Al tekenend legde Kok tijdens zijn internering in Westerbork het dagelijkse bestaan in gevangenschap vast. Een richtingaanwijzer, de industriebarakken, de vertrekkende treinen, het ketelhuis, stapelbedden in een barak, de mensen. Nijstad wijst op een schets van een veewagon. „Daar had ”Amsterdam 1938” onder kunnen staan. Het had een leuk tekeningetje kunnen zijn van een jonge, talentvolle tekenaar op een spoorwegemplacement. De wetenschap dat dit is getekend in Westerbork en dat de wagon werd gebruikt voor het transport van gevangenen, geeft het een heel andere lading.”
Kok tekende ook veel portretten, voor een deel in opdracht, aldus Nijstad. „Mensen in Westerbork zeiden dan: „Mijn vader zit op het volgende transport, ik blijf hier achter, kun je nog een tekening van hem maken?” Zes miljoen Joodse slachtoffers van de Holocaust, de 20 miljoen doden onder Stalin, de 107.000 gedeporteerden van Westerbork, we kunnen ons er weinig bij voorstellen hoe gruwelijk veel dat is. Die portretten zeggen daarom meer dan getallen en statistieken. Ze geven één iemand een gezicht. Slechts voor een deel hebben we van die mensen hun naam kunnen achterhalen. Ze hebben geleefd, ze gingen ten onder in de Holocaust, maar bestaan nog altijd in een tekening van Kok.”
Van de kunstenaar zijn ruim 200 tekeningen en aquarellen bekend. De meeste zijn door een bevriende bewaker uit Westerbork gesmokkeld naar kennissen, die ze na de oorlog doorgaven aan weduwe Kitty. Zij schonk haar collectie later in bruikleen aan het Joods Historisch Museum in Amsterdam. Ook de herinneringscentra Kamp Westerbork en Yad Vashem in Jeruzalem bezitten werk van Kok. Nijstad: „Uit verhalen van overlevenden weet ik dat Leo’s oeuvre veel groter is geweest. Er is nogal wat verloren gegaan in de geschiedenis. Ik heb mensen gesproken die zeiden: Ik had drie tekeningen van Leo, maar die hebben de Duitsers me bij aankomst in Auschwitz afgepakt.”

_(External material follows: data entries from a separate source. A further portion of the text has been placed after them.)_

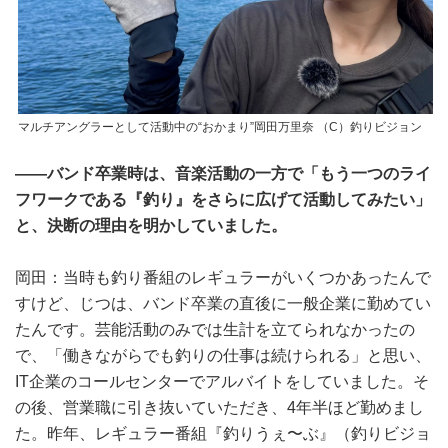
マルチアングラーとして活動中の“おかまり”岡田万里奈 （C）釣りビジョン
――バンド卒業時は、音楽活動の一方で「もう一つのライ
フワークである『釣り』をさらに広げて活動してみたい」
と、決断の理由を明かしていました。
岡田：当時も釣り番組のレギュラーがいくつかあったんで
すけど、じつは、バンド卒業の直後に一般企業に勤めてい
たんです。芸能活動のみでは生計を立てられなかったの
で、「働きながらでも釣りの仕事は続けられる」と思い、
IT企業のコールセンターでアルバイトをしていました。そ
の後、営業職に引き抜いていただき、4年半ほど勤めまし
た。昨年、レギュラー番組『釣りうぇ〜ぶ』（釣りビジョ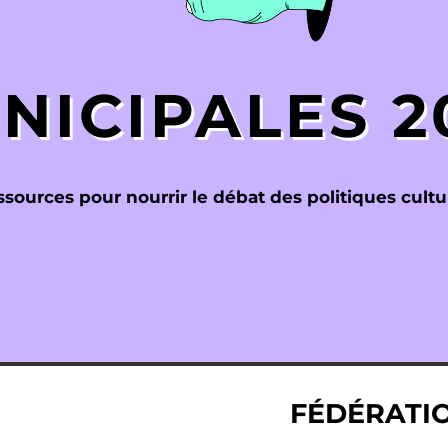
NICIPALES 2
sources pour nourrir le débat des politiques cultur
FÉDÉRATI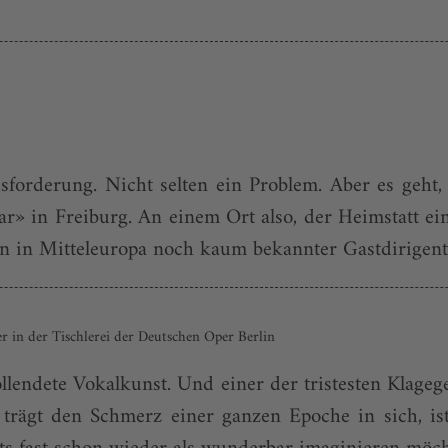
sforderung. Nicht selten ein Problem. Aber es geht
r» in Freiburg. An einem Ort also, der Heimstatt ein
in Mitteleuropa noch kaum bekannter Gastdirigent e
 in der Tischlerei der Deutschen Oper Berlin
Vollendete Vokalkunst. Und einer der tristesten Klag
, trägt den Schmerz einer ganzen Epoche in sich, is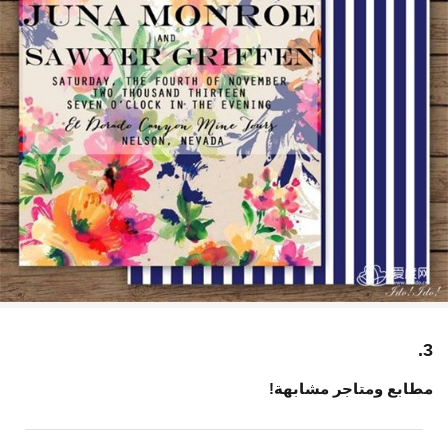
3.
مطابع ومتاجر مشابهة!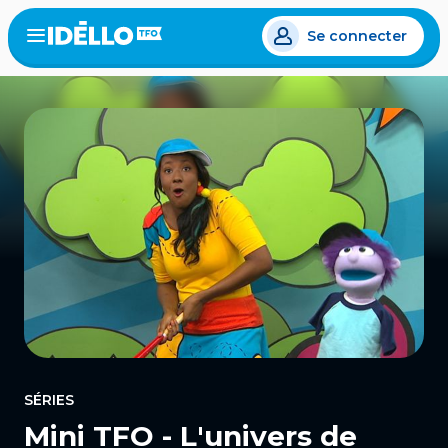
Aller
Se connecter
au
Open
the
contenu
menu
principal
SÉRIES
Mini TFO - L'univers de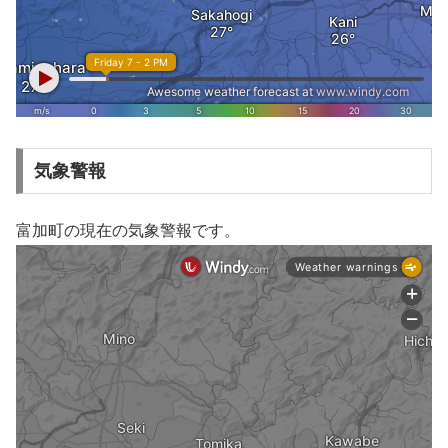
気象警報
富加町の現在の気象警報です。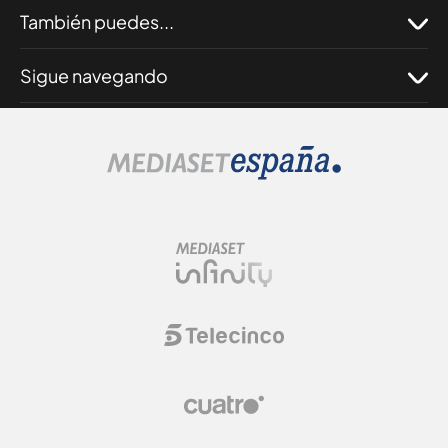
También puedes...
Sigue navegando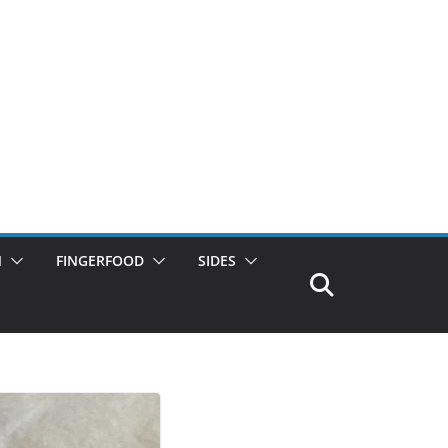
N
FINGERFOOD
SIDES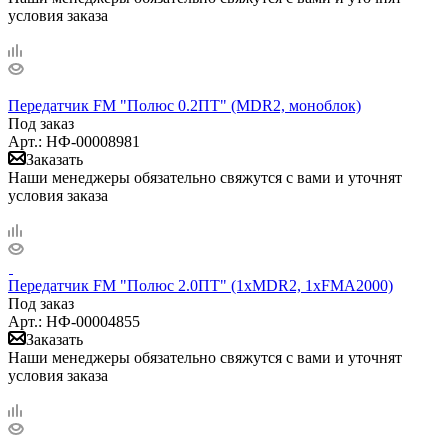
условия заказа
Передатчик FM "Полюс 0.2ПТ" (MDR2, моноблок)
Под заказ
Арт.: НФ-00008981
Заказать
Наши менеджеры обязательно свяжутся с вами и уточнят
условия заказа
Передатчик FM "Полюс 2.0ПТ" (1xMDR2, 1xFMA2000)
Под заказ
Арт.: НФ-00004855
Заказать
Наши менеджеры обязательно свяжутся с вами и уточнят
условия заказа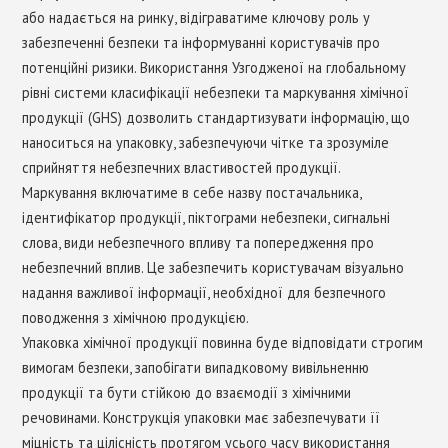
або надається на ринку, відіграватиме ключову роль у
забезпеченні безпеки та інформуванні користувачів про
потенційні ризики. Використання Узгодженої на глобальному
рівні системи класифікації небезпеки та маркування хімічної
продукції (GHS) дозволить стандартизувати інформацію, що
наноситься на упаковку, забезпечуючи чітке та зрозуміле
сприйняття небезпечних властивостей продукції.
Маркування включатиме в себе назву постачальника,
ідентифікатор продукції, піктограми небезпеки, сигнальні
слова, види небезпечного впливу та попередження про
небезпечний вплив. Це забезпечить користувачам візуально
надання важливої інформації, необхідної для безпечного
поводження з хімічною продукцією.
Упаковка хімічної продукції повинна буде відповідати строгим
вимогам безпеки, запобігати випадковому вивільненню
продукції та бути стійкою до взаємодії з хімічними
речовинами. Конструкція упаковки має забезпечувати її
міцність та цілісність протягом усього часу використання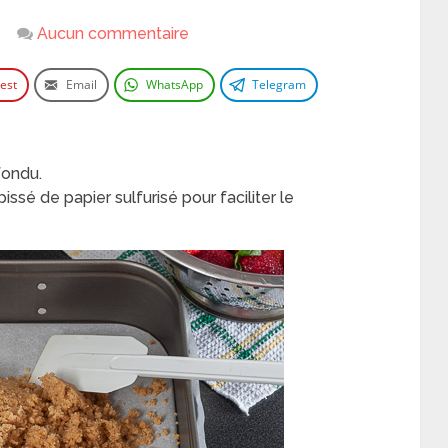
Aucun commentaire
rest
Email
WhatsApp
Telegram
fondu.
ssé de papier sulfurisé pour faciliter le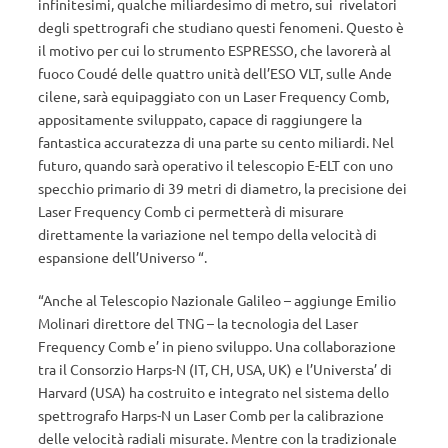
infinitesimi, qualche miliardesimo di metro, sui rivelatori
degli spettrografi che studiano questi fenomeni. Questo è
il motivo per cui lo strumento ESPRESSO, che lavorerà al
fuoco Coudé delle quattro unità dell’ESO VLT, sulle Ande
cilene, sarà equipaggiato con un Laser Frequency Comb,
appositamente sviluppato, capace di raggiungere la
fantastica accuratezza di una parte su cento miliardi. Nel
futuro, quando sarà operativo il telescopio E-ELT con uno
specchio primario di 39 metri di diametro, la precisione dei
Laser Frequency Comb ci permetterà di misurare
direttamente la variazione nel tempo della velocità di
espansione dell’Universo “.
“Anche al Telescopio Nazionale Galileo – aggiunge Emilio
Molinari direttore del TNG – la tecnologia del Laser
Frequency Comb e’ in pieno sviluppo. Una collaborazione
tra il Consorzio Harps-N (IT, CH, USA, UK) e l’Universta’ di
Harvard (USA) ha costruito e integrato nel sistema dello
spettrografo Harps-N un Laser Comb per la calibrazione
delle velocità radiali misurate. Mentre con la tradizionale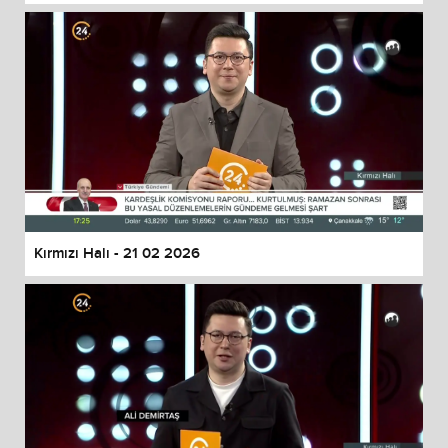
Kırmızı Halı - 21 02 2026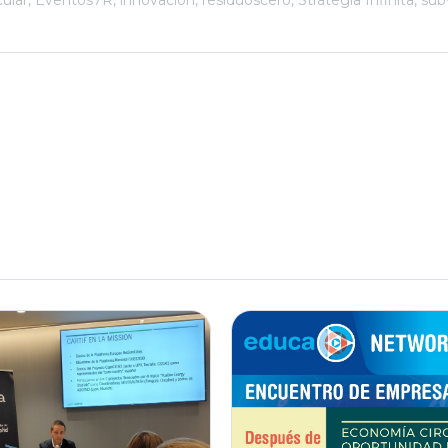
ular
,
Eventos7R
,
innovación
,
residuoscero
,
Strategia Infinita
,
sub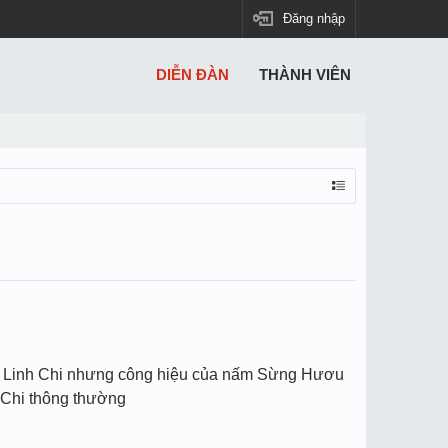
Đăng nhập
DIỄN ĐÀN
THÀNH VIÊN
ấm Linh Chi nhưng công hiệu của nấm Sừng Hươu
h Chi thông thường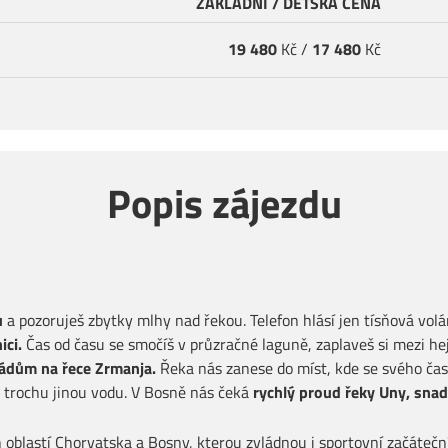
ZÁKLADNÍ / DĚTSKÁ CENA
19 480
Kč /
17 480
Kč
Popis zájezdu
u
a pozoruješ zbytky mlhy nad řekou. Telefon hlásí jen tísňová vol
ici.
Čas od času se smočíš v průzračné laguně, zaplaveš si mezi he
dům na řece Zrmanja.
Řeka nás zanese do míst, kde se svého čas
 trochu jinou vodu. V Bosně nás čeká
rychlý proud řeky Uny, snad
 oblastí Chorvatska a Bosny, kterou zvládnou i sportovní začáteční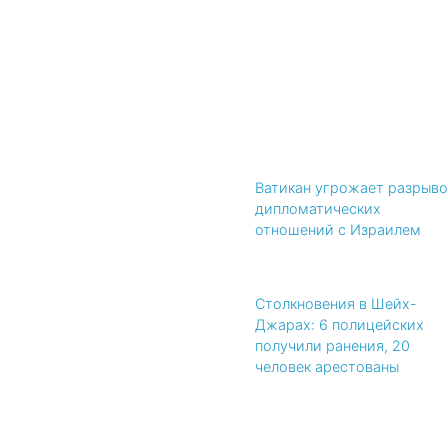
Ватикан угрожает разрыв
дипломатических
отношений с Израилем
Столкновения в Шейх-
Джарах: 6 полицейских
получили ранения, 20
человек арестованы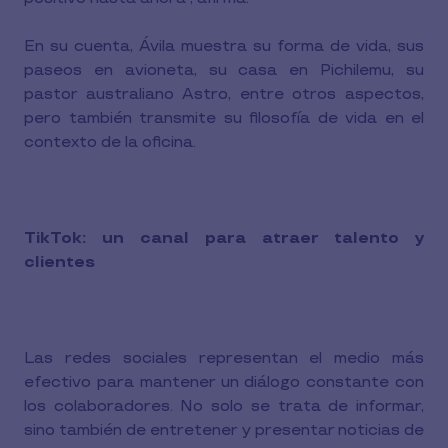
En su cuenta, Ávila muestra su forma de vida, sus
paseos en avioneta, su casa en Pichilemu, su
pastor australiano Astro, entre otros aspectos,
pero también transmite su filosofía de vida en el
contexto de la oficina.
TikTok: un canal para atraer talento y
clientes
Las redes sociales representan el medio más
efectivo para mantener un diálogo constante con
los colaboradores. No solo se trata de informar,
sino también de entretener y presentar noticias de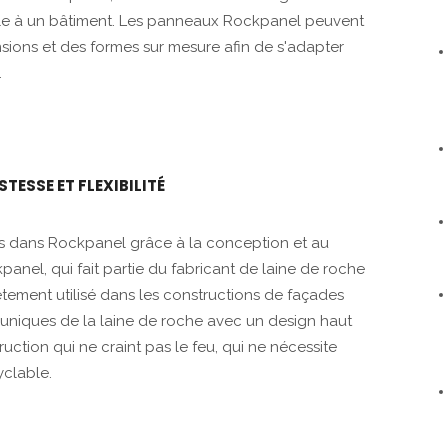
elle à un bâtiment. Les panneaux Rockpanel peuvent
ons et des formes sur mesure afin de s'adapter
.
ESSE ET FLEXIBILITÉ
rées dans Rockpanel grâce à la conception et au
anel, qui fait partie du fabricant de laine de roche
ment utilisé dans les constructions de façades
s uniques de la laine de roche avec un design haut
uction qui ne craint pas le feu, qui ne nécessite
yclable.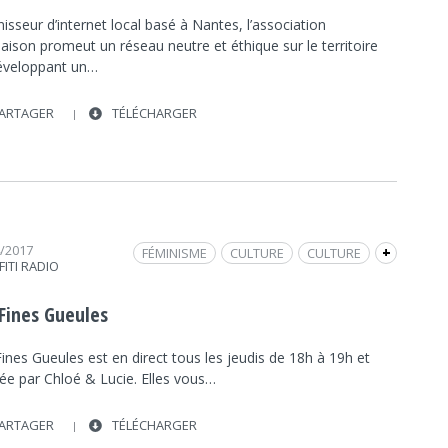
isseur d’internet local basé à Nantes, l’association
ison promeut un réseau neutre et éthique sur le territoire
éveloppant un…
ARTAGER
TÉLÉCHARGER
4/2017
FÉMINISME
CULTURE
CULTURE
+
FITI RADIO
LA ROCHE-SUR-YON
INTERNET
FRAP INFO
SOCIÉTÉ
MUSIQUE
LES FINES GUEULES
 Fines Gueules
SOCIÉTÉ
ines Gueules est en direct tous les jeudis de 18h à 19h et
ée par Chloé & Lucie. Elles vous…
ARTAGER
TÉLÉCHARGER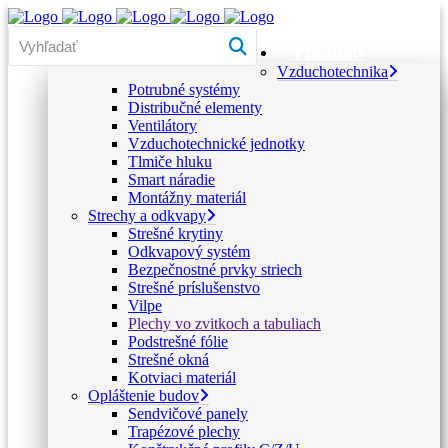
Produkty
Vzduchotechnika
Potrubné systémy
Distribučné elementy
Ventilátory
Vzduchotechnické jednotky
Tlmiče hluku
Smart náradie
Montážny materiál
Strechy a odkvapy
Strešné krytiny
Odkvapový systém
Bezpečnostné prvky striech
Strešné príslušenstvo
Vilpe
Plechy vo zvitkoch a tabuliach
Podstrešné fólie
Strešné okná
Kotviaci materiál
Opláštenie budov
Sendvičové panely
Trapézové plechy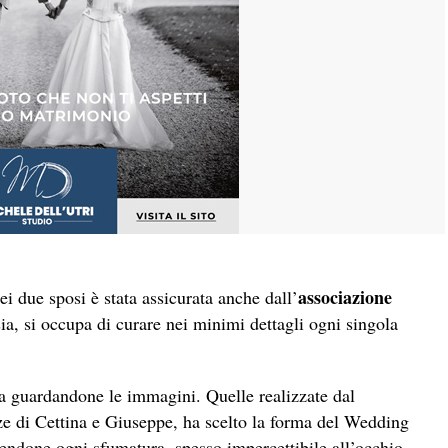
associazione
ei due sposi è stata assicurata anche dall’
ia, si occupa di curare nei minimi dettagli ogni singola
ta guardandone le immagini. Quelle realizzate dal
ze di Cettina e Giuseppe, ha scelto la forma del Wedding
endone ogni sfumatura, spesso impercettibile all’occhio…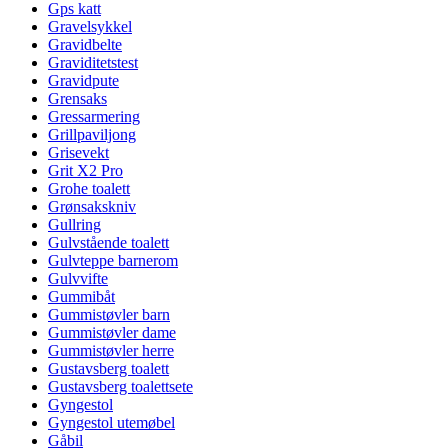
Gps katt
Gravelsykkel
Gravidbelte
Graviditetstest
Gravidpute
Grensaks
Gressarmering
Grillpaviljong
Grisevekt
Grit X2 Pro
Grohe toalett
Grønsakskniv
Gullring
Gulvstående toalett
Gulvteppe barnerom
Gulvvifte
Gummibåt
Gummistøvler barn
Gummistøvler dame
Gummistøvler herre
Gustavsberg toalett
Gustavsberg toalettsete
Gyngestol
Gyngestol utemøbel
Gåbil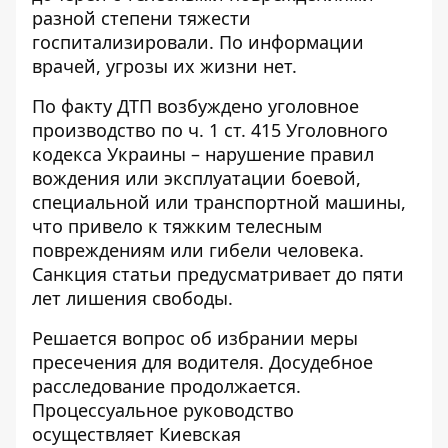
разной степени тяжести
госпитализировали. По информации
врачей, угрозы их жизни нет.
По факту ДТП возбуждено уголовное
производство по ч. 1 ст. 415 Уголовного
кодекса Украины – нарушение правил
вождения или эксплуатации боевой,
специальной или транспортной машины,
что привело к тяжким телесным
повреждениям или гибели человека.
Санкция статьи предусматривает до пяти
лет лишения свободы.
Решается вопрос об избрании меры
пресечения для водителя. Досудебное
расследование продолжается.
Процессуальное руководство
осуществляет Киевская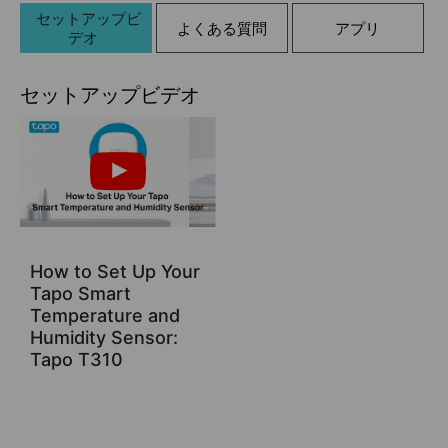
セットアップビ
よくある質問
アプリ
デオ
セットアップビデオ
How to Set Up Your
Tapo Smart
Temperature and
Humidity Sensor:
Tapo T310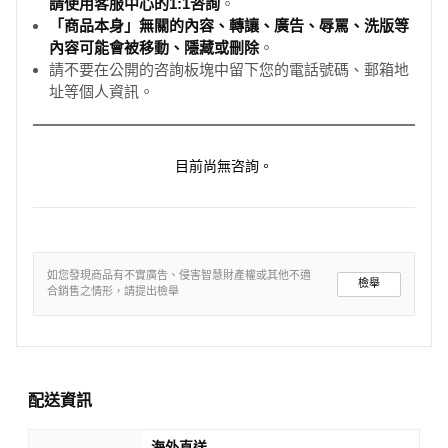
請使用客服中心的1:1咨詢
。
「商品本身」無關的內容、轉讓、廣告、辱罵、洗版等
內容可能會被移動、隱藏或刪除
。
請不要在公開的咨詢板塊中留下您的電話號碼、郵箱地
址等個人資訊。
目前尚無咨詢。
如您發現商品有不實廣告、侵害智慧財產權或其他不適
檢舉
合銷售之情形，請提出檢舉
配送資訊
海外直送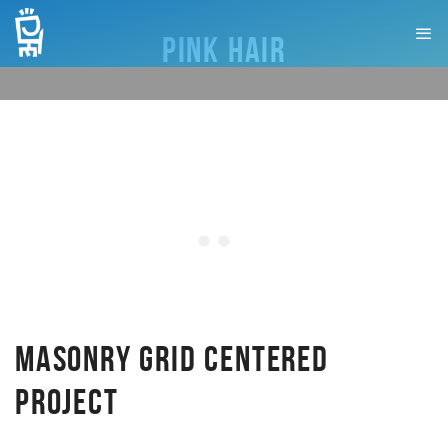
PINK HAIR
MASONRY GRID CENTERED
PROJECT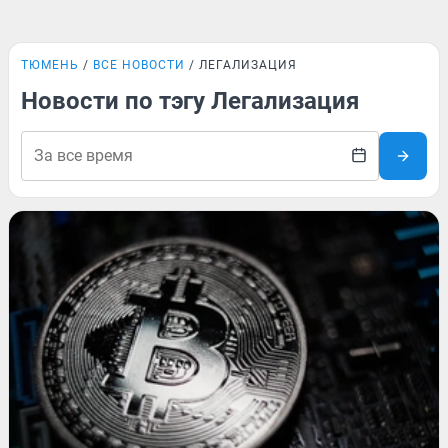
ТЮМЕНЬ
ВСЕ НОВОСТИ
ЛЕГАЛИЗАЦИЯ
Новости по тэгу Легализация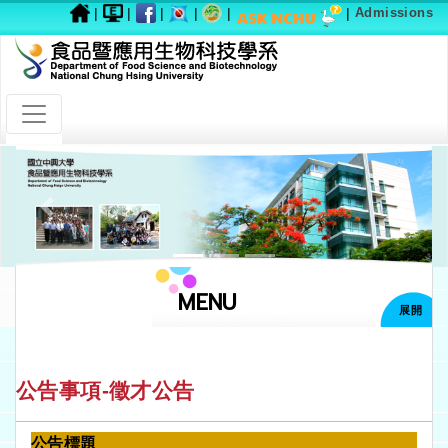
|
|
|
|
|
|
Admissions
Previous
Next
MENU
展開
公告事項-徵才公告
公告標題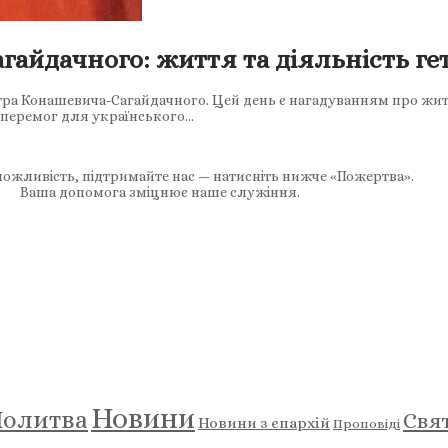
айдачного: життя та діяльність гет
Петра Конашевича-Сагайдачного. Цей день є нагадуванням про ж
 перемог для українського…
ожливість, підтримайте нас — натисніть нижче «Пожертва».
Ваша допомога зміцнює наше служіння.
Новини
олитва
Свя
Новини з єпархій
Проповіді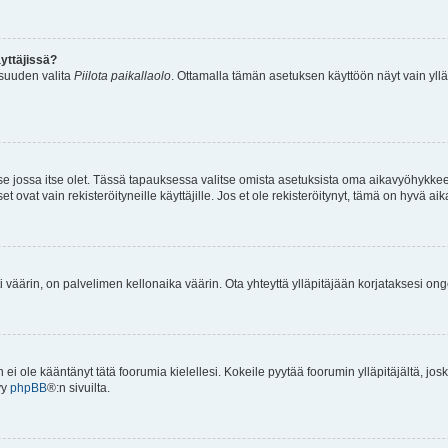
yttäjissä?
isuuden valita
Piilota paikallaolo
. Ottamalla tämän asetuksen käyttöön näyt vain ylläpit
 se jossa itse olet. Tässä tapauksessa valitse omista asetuksista oma aikavyöhykke
vat vain rekisteröityneille käyttäjille. Jos et ole rekisteröitynyt, tämä on hyvä aik
i väärin, on palvelimen kellonaika väärin. Ota yhteyttä ylläpitäjään korjataksesi on
an ei ole kääntänyt tätä foorumia kielellesi. Kokeile pyytää foorumin ylläpitäjältä, jos
yy
phpBB
®:n sivuilta.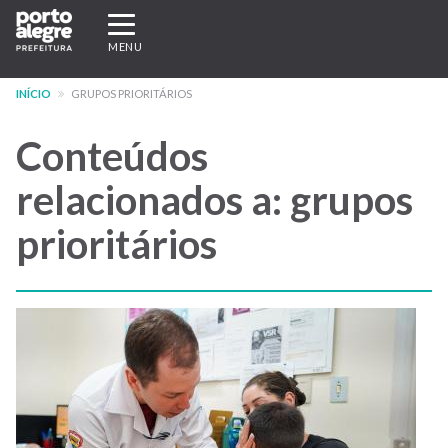
Pular
Expandir/recolher
para
navegação
MENU
o
conteúdo
INÍCIO
GRUPOS PRIORITÁRIOS
principal
Conteúdos
relacionados a: grupos
prioritários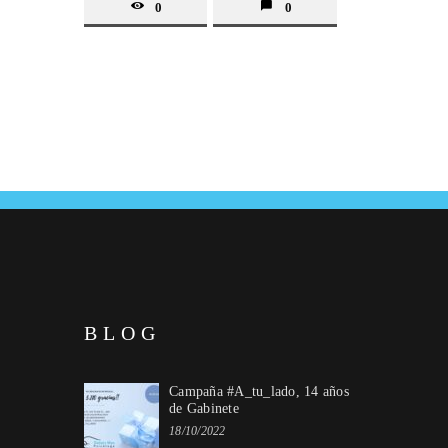
0
0
BLOG
Campaña #A_tu_lado, 14 años
de Gabinete
18/10/2022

Wegens de kwetsbaarheid van het materiaal worden Koks tekeningen en aquarellen niet vaak getoond. Het Fries Museum in Leeuwarden had in 1991 de laatste grote tentoonstelling van zijn werk in Nederland, tien jaar geleden was er een expositie in Amerika. Museum Nairac exposeert 24 tekeningen, door Nijstad geselecteerd.
Artistiek vermogen
„De tentoonstelling, representatief voor Koks oeuvre, geeft zowel een idee van zijn artistieke vermogen als een beeld van het kampleven in Westerbork. Er is een zelfportret bij, een portret van mijn moeder als zijn grote liefde, maar ook kampgezichten, zoals de barak waarin hij leefde, arbeiders in de strafbarakken, vertrekkend transport en een schlemielig uitziende jongen in veel te grote kleren. Die was van zijn bed gelicht en op transport gezet naar Westerbork. Hij had niets bij zich, in het kamp werd er kleding voor hem bij elkaar gescharreld.”
Bijzonder zijn ook zes schetsen van Koks leraar Nederlands in Antwerpen. Die kwamen recent boven water, via familie van de docent, aldus Nijstad. Verder ontbreekt niet het laatste werkje van Kok. „Een sombere schets van de zolder van de kazerne in Theresienstadt. De hoop lijkt te zijn verdwenen. Het is de enige tekening die moeder van Leo had toen ze in Nederland terugkwam.”